* THE RECORDS:
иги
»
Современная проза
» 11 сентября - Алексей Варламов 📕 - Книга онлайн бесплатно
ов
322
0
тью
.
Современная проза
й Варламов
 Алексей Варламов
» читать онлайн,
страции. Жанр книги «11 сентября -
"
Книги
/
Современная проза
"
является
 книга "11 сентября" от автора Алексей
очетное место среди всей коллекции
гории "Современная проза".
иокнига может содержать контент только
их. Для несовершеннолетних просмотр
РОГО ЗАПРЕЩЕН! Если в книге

* DESCRIPTION OF THE TASK: Rewrite the entries above, substituting "Классическая проза" for every occurrence of "Современная проза" and leaving everything else unchanged.

* ANSWER TO THIS EXERCISE:
иги
»
Классическая проза
» 11 сентября - Алексей Варламов 📕 - Книга онлайн бесплатно
ов
322
0
тью
.
Классическая проза
й Варламов
 Алексей Варламов
» читать онлайн,
страции. Жанр книги «11 сентября -
"
Книги
/
Классическая проза
"
является
 книга "11 сентября" от автора Алексей
очетное место среди всей коллекции
гории "Классическая проза".
иокнига может содержать контент только
их. Для несовершеннолетних просмотр
РОГО ЗАПРЕЩЕН! Если в книге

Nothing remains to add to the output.